Al momento della crisi dovuta al Covid è entrata però in campo la Bce, che ha dato ossigeno ai Paesi più indebitati come l’Italia, e sono state subito sospese le regole del Patto di stabilità, che ancora non è chiaro se torneranno in vigore, e in che modo, l’anno prossimo.
Non torneranno in vigore. A meno che l’Europa non sia talmente dottrinale da non valere la pena di essere costruita. Non credo sia possibile immaginare che l’Europa preferisca la dottrina al benessere della gente e dell’economia.
Dunque, secondo lei, l’anno prossimo non torneranno in vigore le regole del Patto di stabilità.
Come minimo, se non ci sarà addirittura un abbandono di queste regole stupide.
Dopo la crisi del Covid è stato anche varato il Recovery Fund. Crede che ora ci sarà qualche iniziativa analoga da parte dell’Europa?

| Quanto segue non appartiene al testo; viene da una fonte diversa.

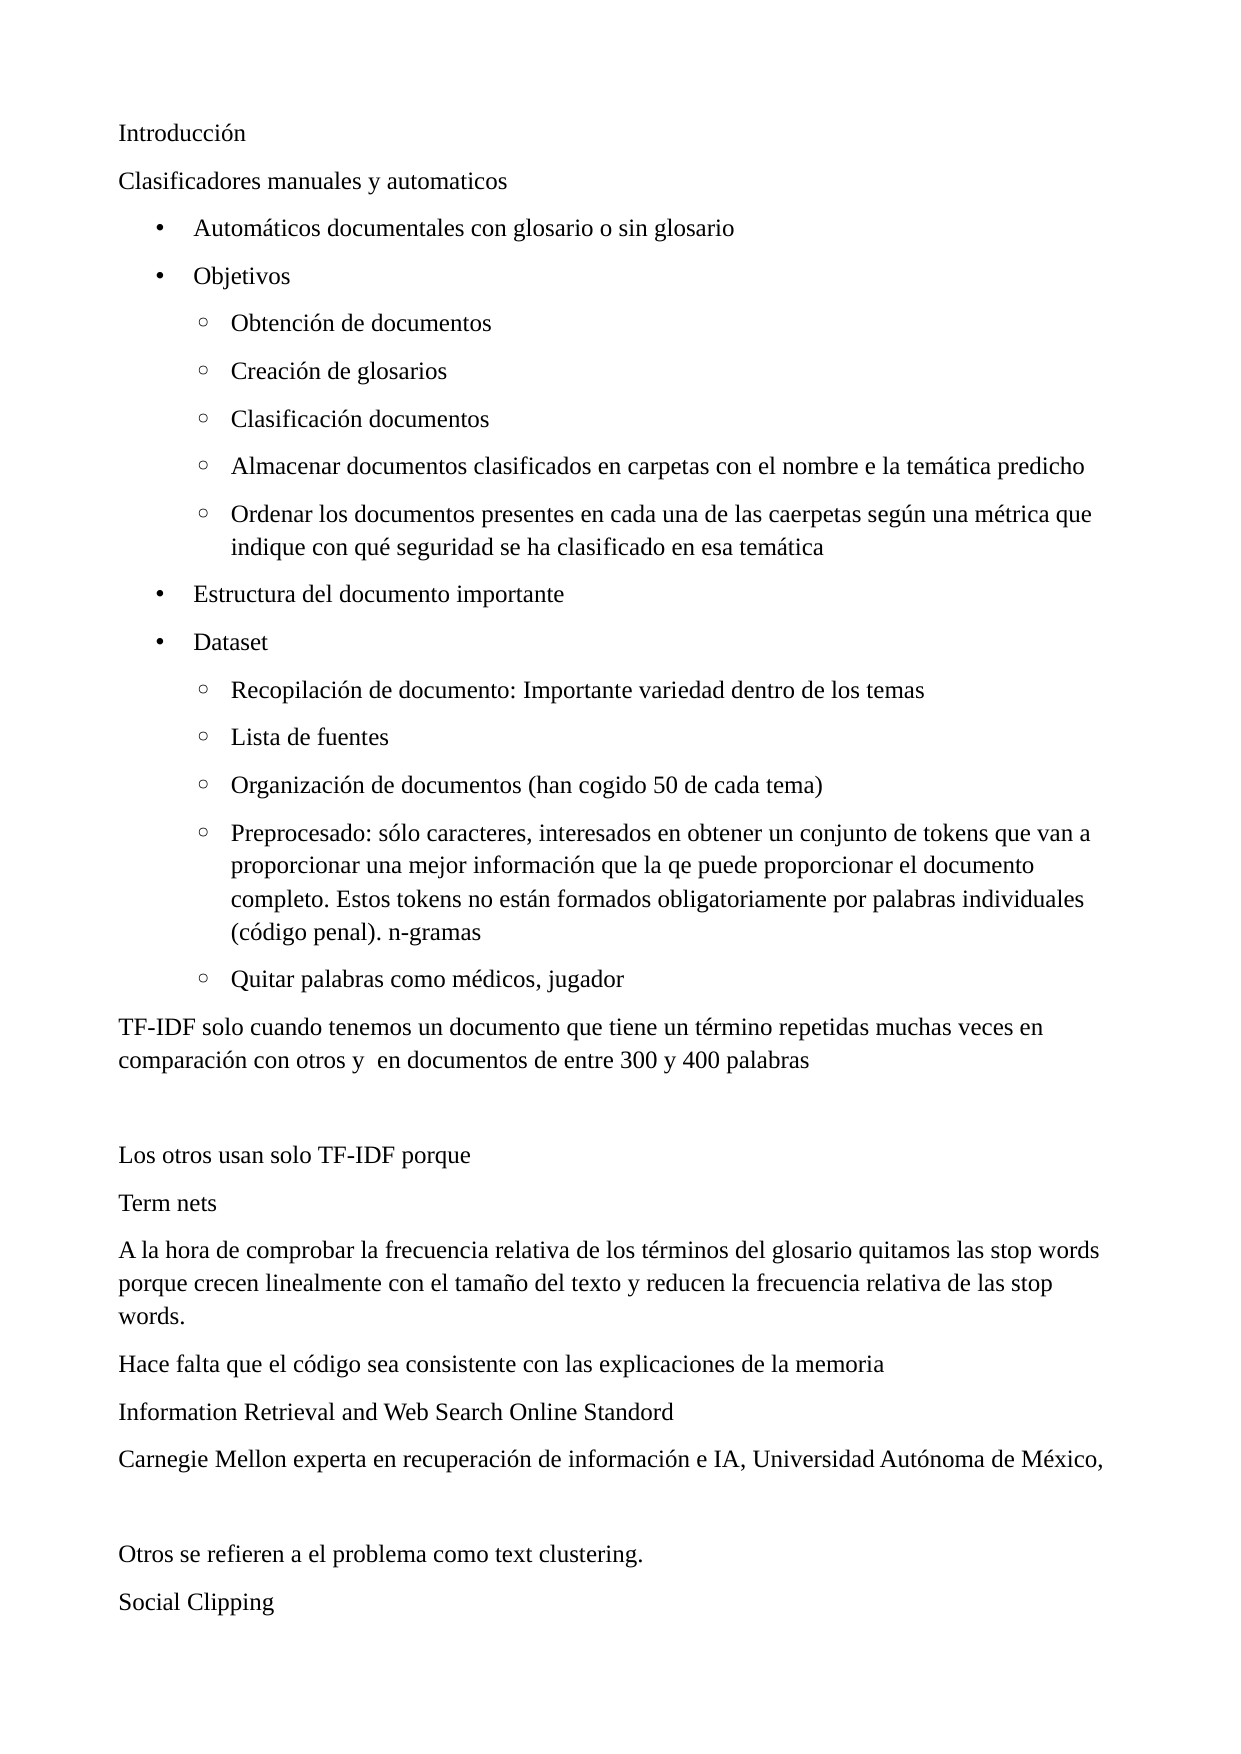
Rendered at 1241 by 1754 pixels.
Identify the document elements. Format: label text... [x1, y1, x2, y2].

text Information Retrieval and Web Search Online Standord [118, 1397, 1122, 1425]
list Preprocesado: sólo caracteres, interesados en obtener un conjunto de tokens que van a proporcionar una mejor información que la qe puede proporcionar el documento completo. Estos tokens no están formados obligatoriamente por palabras individuales (código penal). n-gramas [193, 818, 1122, 945]
list Objetivos [156, 261, 1122, 290]
list Quitar palabras como médicos, jugador [193, 964, 1122, 993]
text Carnegie Mellon experta en recuperación de información e IA, Universidad Autónoma de México, [118, 1444, 1122, 1473]
text Clasificadores manuales y automaticos [118, 166, 1122, 194]
text Social Clipping [118, 1587, 1122, 1616]
list Organización de documentos (han cogido 50 de cada tema) [193, 770, 1122, 799]
text TF-IDF solo cuando tenemos un documento que tiene un término repetidas muchas veces en comparación con otros y en documentos de entre 300 y 400 palabras [118, 1012, 1122, 1074]
list Dataset [156, 627, 1122, 656]
text Otros se refieren a el problema como text clustering. [118, 1539, 1122, 1568]
list Lista de fuentes [193, 722, 1122, 751]
list Recopilación de documento: Importante variedad dentro de los temas [193, 675, 1122, 703]
text Los otros usan solo TF-IDF porque [118, 1140, 1122, 1169]
text Introducción [118, 118, 1122, 147]
list Almacenar documentos clasificados en carpetas con el nombre e la temática predicho [193, 451, 1122, 480]
list Estructura del documento importante [156, 579, 1122, 608]
list Ordenar los documentos presentes en cada una de las caerpetas según una métrica que indique con qué seguridad se ha clasificado en esa temática [193, 499, 1122, 561]
list Creación de glosarios [193, 356, 1122, 385]
text Term nets [118, 1188, 1122, 1216]
list Automáticos documentales con glosario o sin glosario [156, 213, 1122, 242]
text Hace falta que el código sea consistente con las explicaciones de la memoria [118, 1349, 1122, 1378]
list Clasificación documentos [193, 404, 1122, 432]
list Obtención de documentos [193, 308, 1122, 337]
text A la hora de comprobar la frecuencia relativa de los términos del glosario quitamos las stop words porque crecen linealmente con el tamaño del texto y reducen la frecuencia relativa de las stop words. [118, 1235, 1122, 1330]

Chi può dirlo. Con il Recovery Fund è stata aperta la strada degli Eurobond, su cui si può decidere di andare avanti. Diversamente ogni Paese proseguirà sulla propria strada, aumentando disavanzo e debito. E questo, a mio avviso, non va bene: meglio che si faccia con la benedizione dell’Europa piuttosto che con conflitti tra Paesi o tra Paesi e l’Europa. Quella degli Eurobond è la strada per un’Europa che abbia un’autorità fiscale. Il che significa un’autorità per le spese, comprese quelle per la difesa o l’energia di cui si sta parlando in queste settimane.